What to do >>
The data that follows is to be copied exactly, with each image removed.

Recorded data >>

■ ■ ■

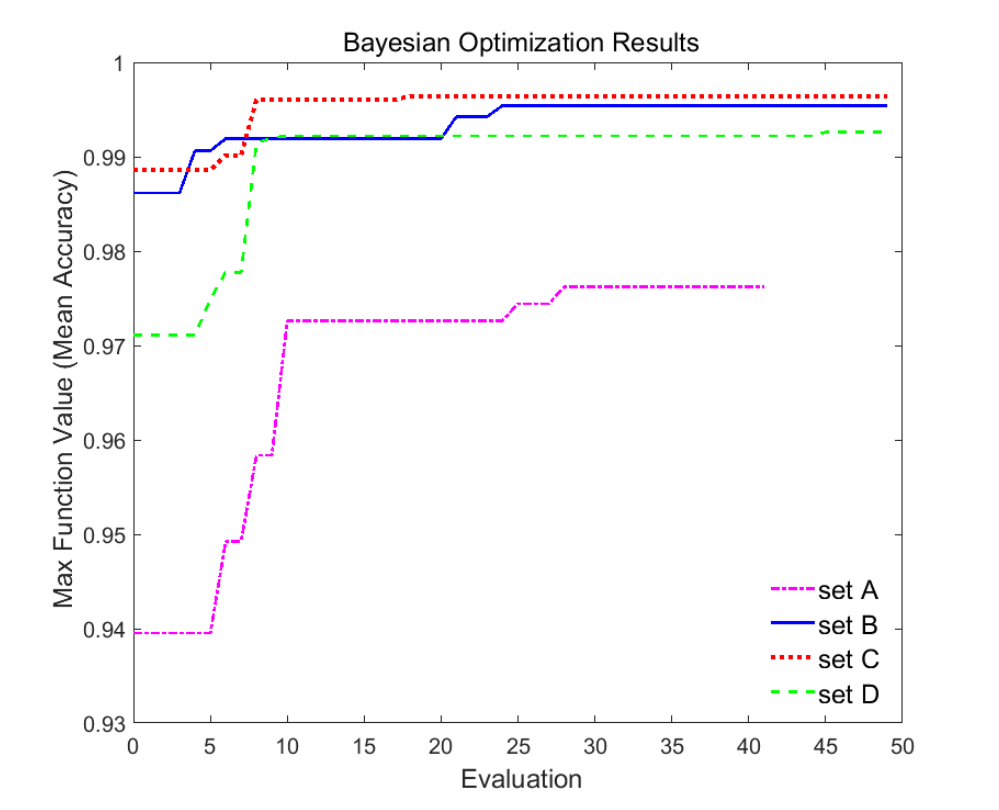
Figure 12. Bayesian optimization results for data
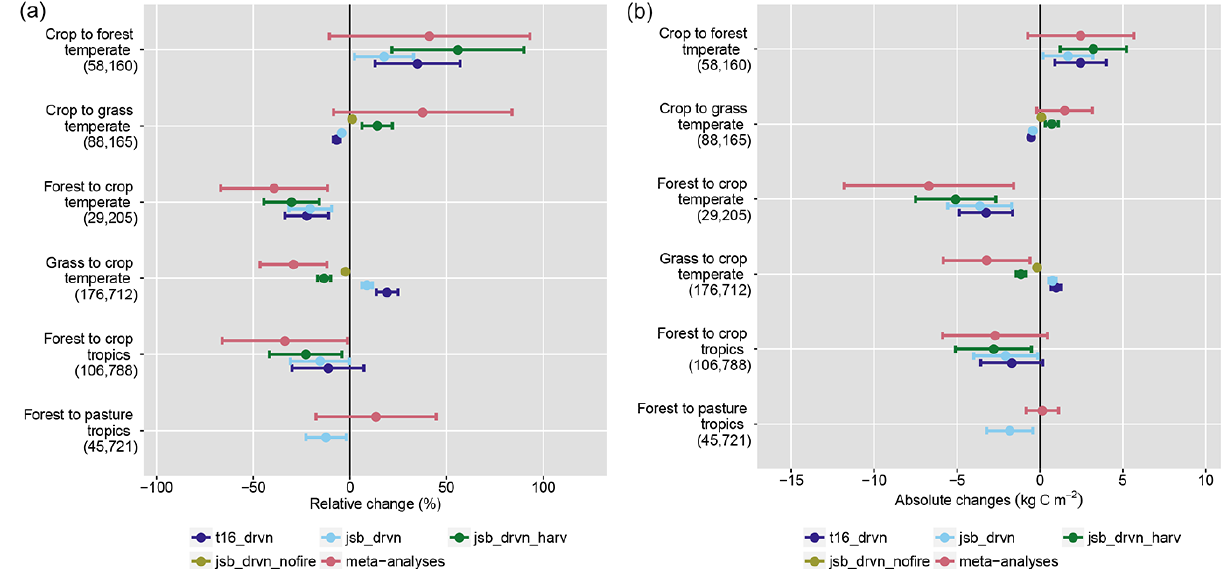
Figure 2. Mean simulated relative (a) and absolute changes in soil carbon (b) over the sampled ages represented by the meta-analyses compared to results from the meta-analyses. The first number in the parenthesis represents the number of studies in the meta-analyses and the second is the number of grid cells fulfilling the climate criterion in the meta-analyses (regions in Fig. S1). The dots represent the mean changes, and the bars represent the standard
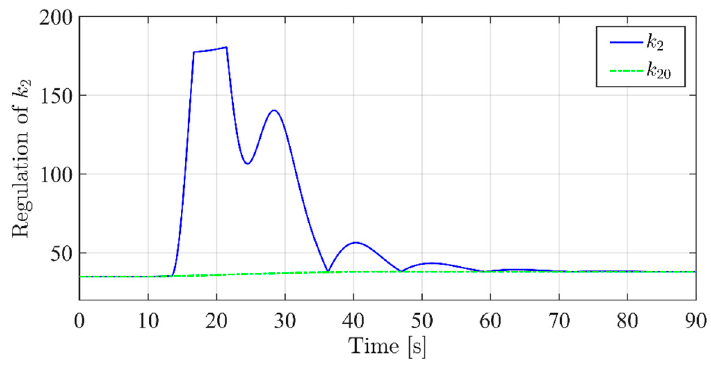
Figure 16. Performance comparison— 𝑘 (cid:2870) profile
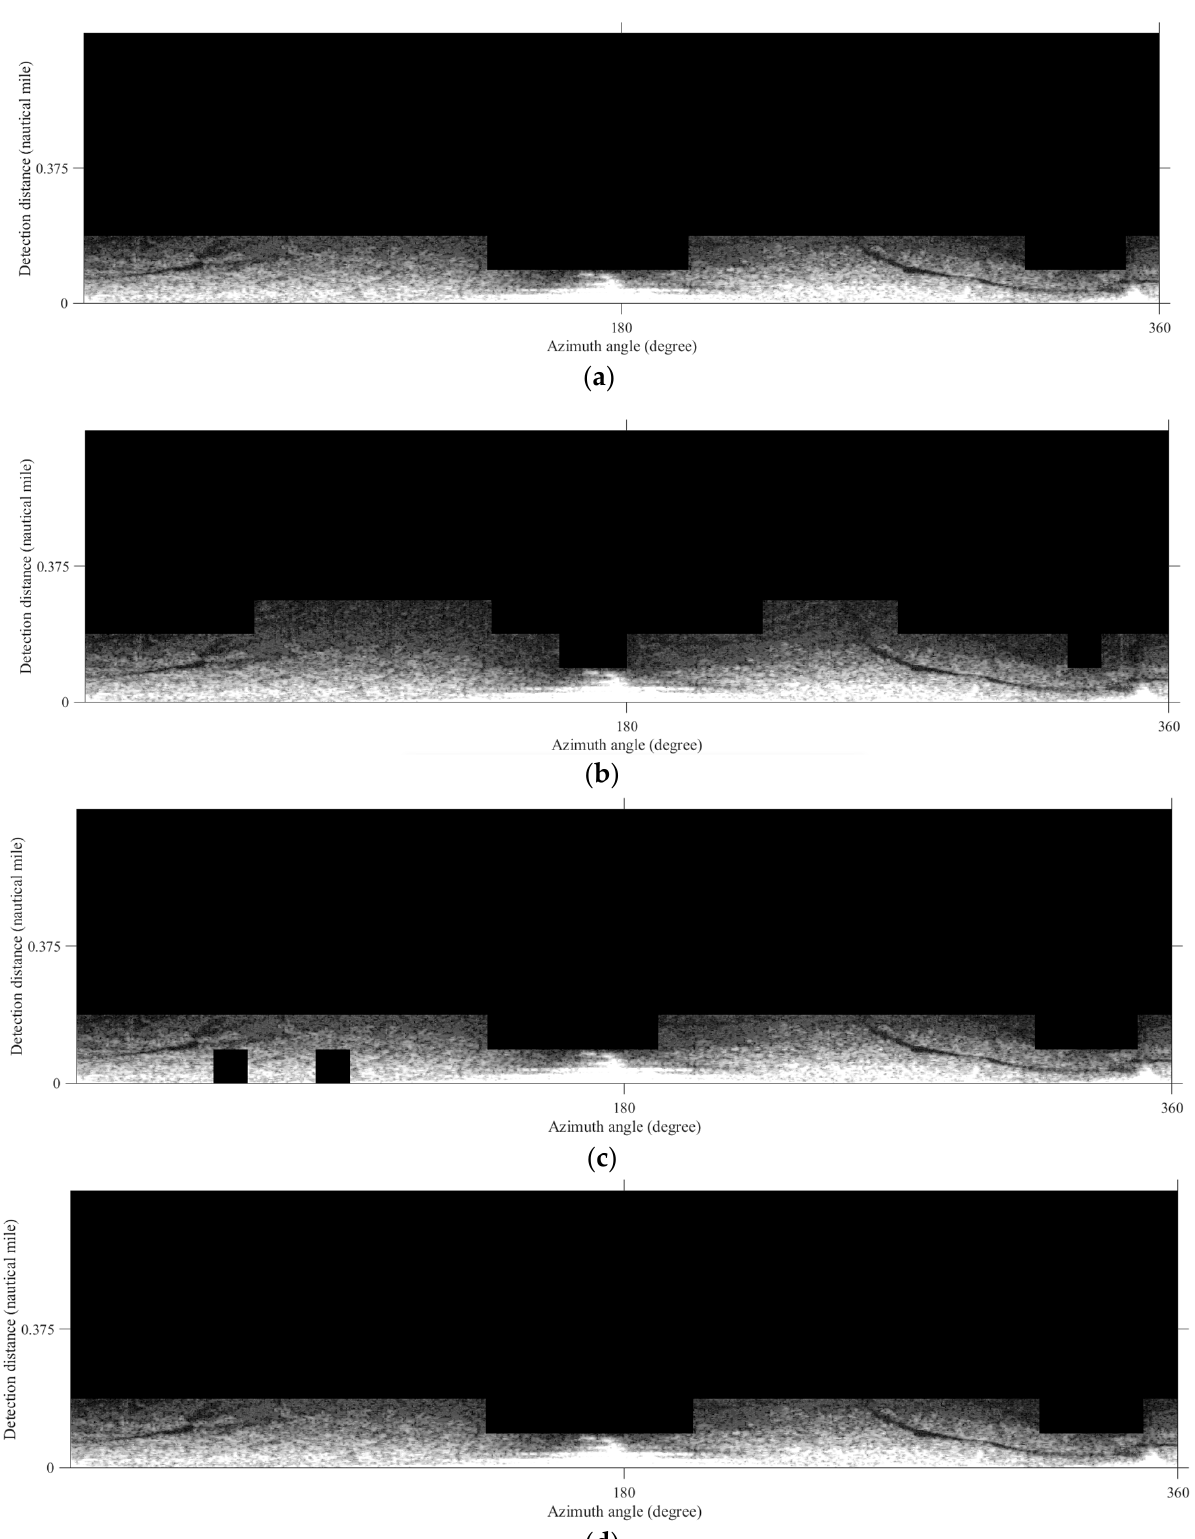
Figure 9. The valid wave region: ( a ) BP neural network; ( b ) K-Nearest Neighbor; ( c ) Decision Tree; ( d ) Random Forest. Table 4. Comparison of computing time and classification accuracy.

■ ■ ■

Solved exercise >>
Figure 12. Bayesian optimization results for data
Figure 2. Mean simulated relative (a) and absolute changes in soil carbon (b) over the sampled ages represented by the meta-analyses compared to results from the meta-analyses. The first number in the parenthesis represents the number of studies in the meta-analyses and the second is the number of grid cells fulfilling the climate criterion in the meta-analyses (regions in Fig. S1). The dots represent the mean changes, and the bars represent the standard
Figure 16. Performance comparison— 𝑘 (cid:2870) profile
Figure 9. The valid wave region: ( a ) BP neural network; ( b ) K-Nearest Neighbor; ( c ) Decision Tree; ( d ) Random Forest. Table 4. Comparison of computing time and classification accuracy.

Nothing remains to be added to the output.